Pallet vs Parcel: When to Switch to Pallet Shipping
For candy buyers, this is the single most expensive decision to get wrong. Ship too much by courier and you pay a fortune for "air"; ship a pallet too early and you pay for space you don't fill. Here's how to know which is right.
How parcel pricing actually works
Couriers don't just charge by weight — they charge by whichever is greater: the actual weight or the volumetric (dimensional) weight. Most express carriers (DHL, UPS, FedEx) calculate volumetric weight as:
Volumetric weight (kg) = Length × Width × Height (cm) ÷ 5000 (imperial divisor: 139 for in/lb)
So a box is billed on its size if it's light for its volume. You can read the carrier's own explanation of this on DHL's volumetric weight guide.
Why candy is "light but bulky"
Bagged sweets, foam pieces and mix boxes take up a lot of space for their weight — exactly the profile that volumetric pricing punishes. A few cartons of candy can be billed as if they weighed far more than they do. Past a certain point, freight that charges by the pallet (not the cubic centimetre) becomes much cheaper per kilo.
Signals it's time to move to a pallet
- You're shipping more than roughly 5–10 cartons in one go, or over about 100–150 kg.
- Your courier quotes are climbing because of volumetric weight, not actual weight.
- You reorder regularly and could consolidate into fewer, larger shipments.
- You're fine with kerbside/loading-dock delivery and a slightly longer transit.
A simple worked example
Say you order 12 cartons of mixed candy.

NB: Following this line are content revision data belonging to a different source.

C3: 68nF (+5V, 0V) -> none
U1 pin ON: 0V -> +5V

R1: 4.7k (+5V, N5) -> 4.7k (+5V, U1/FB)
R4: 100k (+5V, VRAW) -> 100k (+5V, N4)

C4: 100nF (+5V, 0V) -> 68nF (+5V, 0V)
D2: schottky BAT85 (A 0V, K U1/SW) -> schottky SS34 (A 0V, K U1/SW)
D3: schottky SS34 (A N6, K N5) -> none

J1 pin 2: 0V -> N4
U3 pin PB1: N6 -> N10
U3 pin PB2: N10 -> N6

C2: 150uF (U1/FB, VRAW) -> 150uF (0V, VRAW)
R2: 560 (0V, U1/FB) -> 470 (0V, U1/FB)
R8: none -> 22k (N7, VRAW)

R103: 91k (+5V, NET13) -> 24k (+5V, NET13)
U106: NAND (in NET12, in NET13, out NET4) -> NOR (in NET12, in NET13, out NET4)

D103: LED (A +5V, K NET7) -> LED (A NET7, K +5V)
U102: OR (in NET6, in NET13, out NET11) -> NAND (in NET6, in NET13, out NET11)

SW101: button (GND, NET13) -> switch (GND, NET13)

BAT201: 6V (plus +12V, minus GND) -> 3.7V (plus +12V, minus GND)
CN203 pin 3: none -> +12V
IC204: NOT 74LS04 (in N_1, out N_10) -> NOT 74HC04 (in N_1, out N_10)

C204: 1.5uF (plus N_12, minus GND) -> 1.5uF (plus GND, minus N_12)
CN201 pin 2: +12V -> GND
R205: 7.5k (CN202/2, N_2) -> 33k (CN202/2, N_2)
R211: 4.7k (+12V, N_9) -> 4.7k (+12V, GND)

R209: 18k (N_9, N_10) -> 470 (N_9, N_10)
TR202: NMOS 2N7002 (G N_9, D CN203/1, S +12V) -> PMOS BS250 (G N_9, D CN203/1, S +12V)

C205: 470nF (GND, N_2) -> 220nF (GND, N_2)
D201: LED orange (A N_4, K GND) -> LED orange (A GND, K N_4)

By courier, each carton is bulky enough to be billed on volume, and 12 separate volumetric charges add up fast — plus a customs entry if it crosses a border. Consolidated onto one pallet, you pay a single freight rate for the whole stack and one customs clearance. As volume rises, the pallet's cost-per-kilo keeps falling while the courier's stays flat or rises.
Decision checklist
| Choose parcel if… | Choose pallet if… |
|---|---|
| 1–4 boxes, urgent | 5+ boxes or 100 kg+ |
| One-off or sample order | Regular, plannable restocks |
| Need door-to-door speed | Can receive freight / have a dock |
| Quotes driven by actual weight | Quotes driven by volumetric weight |
When you're consistently in the right-hand column, it's worth setting up trade freight. See how pallets are sized and optimised in our pallet shipping guide, or start a wholesale account.
Good to know. The thresholds above are general guidance, not quotes — real break-even points depend on lane, carrier, fuel surcharges, dimensions and season, and change over time. Always compare current quotes for your specific shipment. This article is general logistics information, not financial or customs advice.
Frequently asked questions
What is volumetric weight?
It's a billable weight based on a parcel's size, calculated as length × width × height in cm divided by 5000. Carriers charge the greater of actual and volumetric weight, which is why bulky-but-light candy can cost more to courier.
At what point is a pallet cheaper than parcels?
As a rough guide, once you're shipping more than about 5–10 cartons or 100–150 kg, or your courier price is driven by volume. The exact point depends on the route — always compare quotes.
Do I need a loading dock for a pallet?
Not always. Kerbside delivery and tail-lift options exist, but they affect cost. Tell us your delivery setup and we'll quote accordingly.